Une journée ordinaire, un type ordinaire, une histoire extraordinaire. Sans rien avoir demandé, quand on a l’habitude d’être au cœur de l’attention, que faire lorsque l’on devient invisible aux yeux du monde entier, même ses propres yeux ? Bienvenue dans Les Aventures d’un homme invisible.
La filmographie de John Carpenter se scinde principalement en deux parties, avec d’un côté ses films « personnels » qu’il a pu entièrement écrire, et les films de commande, réalisés sous l’influence des studios, souvent pour regagner leur confiance et obtenir plus de budget pour les projets qui lui tiennent à cœur. Les Aventures d’un homme invisible s’inclut dans la seconde partie, étant à la base le fruit de la volonté de Chevy Chase d’avoir un rôle différent pour relancer sa carrière, et l’occasion pour Carpenter de retrouver le chemin des studios après Prince des Ténèbres et Invasion Los Angeles. Et, même si c’est un projet commercial, cela n’empêche pas John Carpenter d’être efficace.

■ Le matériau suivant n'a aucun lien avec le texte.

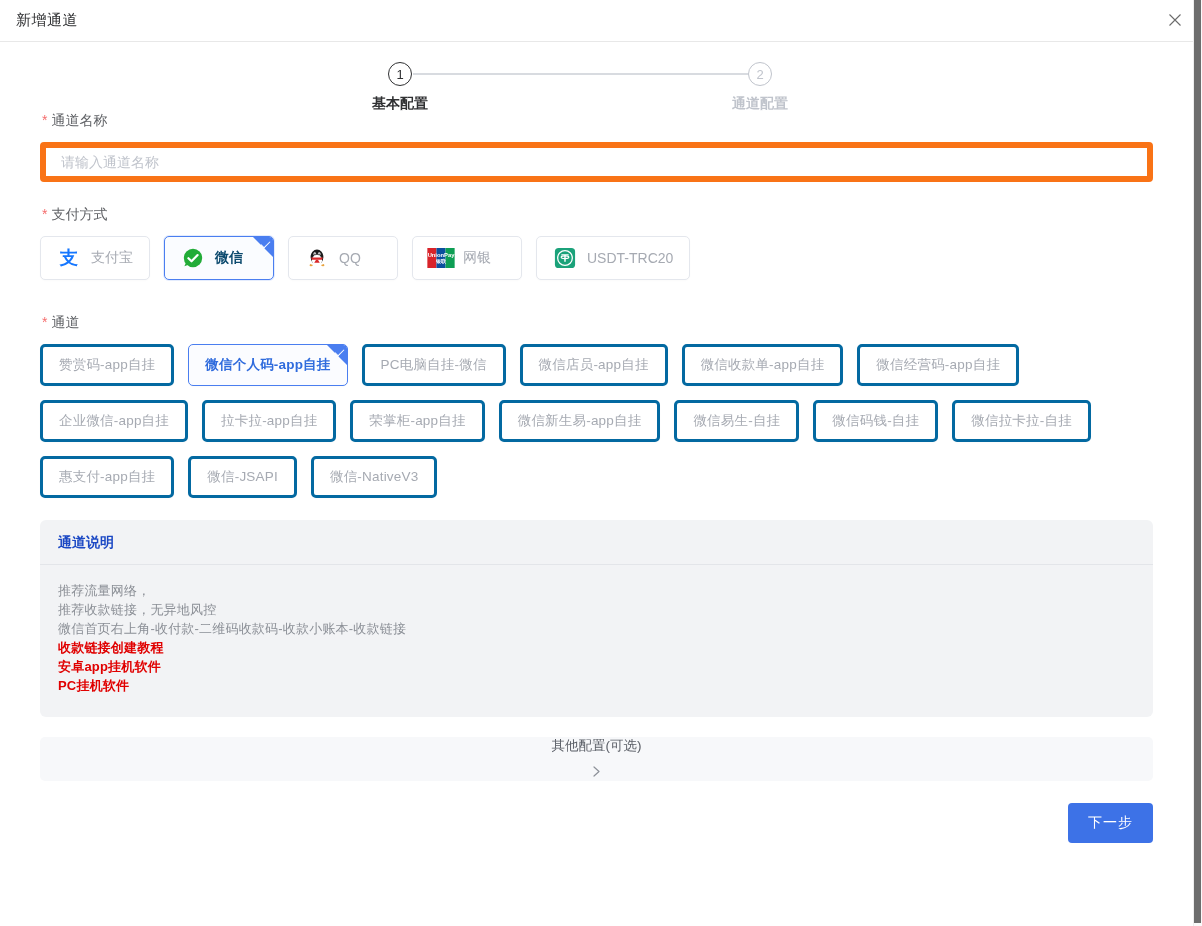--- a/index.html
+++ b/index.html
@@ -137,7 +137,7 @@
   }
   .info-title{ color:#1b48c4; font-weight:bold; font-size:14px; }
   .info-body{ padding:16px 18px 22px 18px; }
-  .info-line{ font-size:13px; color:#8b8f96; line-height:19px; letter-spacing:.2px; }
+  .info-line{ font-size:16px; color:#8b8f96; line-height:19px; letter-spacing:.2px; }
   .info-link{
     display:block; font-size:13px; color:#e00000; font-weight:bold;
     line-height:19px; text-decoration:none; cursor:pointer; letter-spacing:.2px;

En effet, de par sa nature de film de commande, Les Aventures d’un homme invisible suit un certain cahier des charges et ne peut permettre au cinéaste de s’exprimer totalement librement. On le remarque, notamment, au niveau de la musique, qu’il ne compose pas ici, fait assez rare dans sa carrière. Mais Carpenter est un curieux, qui aime les défis, et le scénario du film lui propose un terrain de jeu idéal. Sur le plan technique, l’invisibilité du personnage est très bien exploitée, permettant au film d’être truffé de bonnes idées de mise en scène, créant un ensemble tragi-comique intéressant. Avec des effets spéciaux novateurs pour l’époque et qui passent encore assez bien aujourd’hui, le film parvient bien à répondre aux défis techniques qui lui sont imposés. Par ailleurs, son ambiance particulière lui fait emprunter aux genres du film noir, du polar et du thriller, avec une certaine décontraction, tout en soulignant la gravité de la situation et la souffrance du héros qui devient une sorte de monstre à la fois chassé et fui.
Toutefois, malgré ses qualités indéniables, Les Aventures d’un homme invisible finit aussi par montrer ses limites, notamment dues à son statut de film de commande. En effet, l’invisibilité du personnage, qui se manifeste tant face aux autres qu’à lui même, était une très bonne source de réflexions sur notre société et la place que l’on y occupe. L’invisibilité symbolise l’oubli, l’ignorance, voire le dédain, et pouvait donc servir de base pour un vrai drame humain fort et émouvant. Les Aventures d’un homme invisible propose quelques amorces, quand le personnage principal se retrouve dans une pièce où l’on parle de lui sans savoir qu’il est là par exemple, mais ne va jamais tellement au bout de sa démarche.
Les Aventures d’un homme invisible est moins empreint de l’essence du cinéma de Carpenter que la plupart des films du cinéaste, le rendant moins personnel, mais pas bâclé pour autant. Le film propose de bons moments et quelques fulgurances qui en font un film tout à fait divertissant et sympathique. Encore une fois, le cinéaste n’avait pas les mains libres, et bien que ce soit un Carpenter « mineur », il se regarde avec plaisir.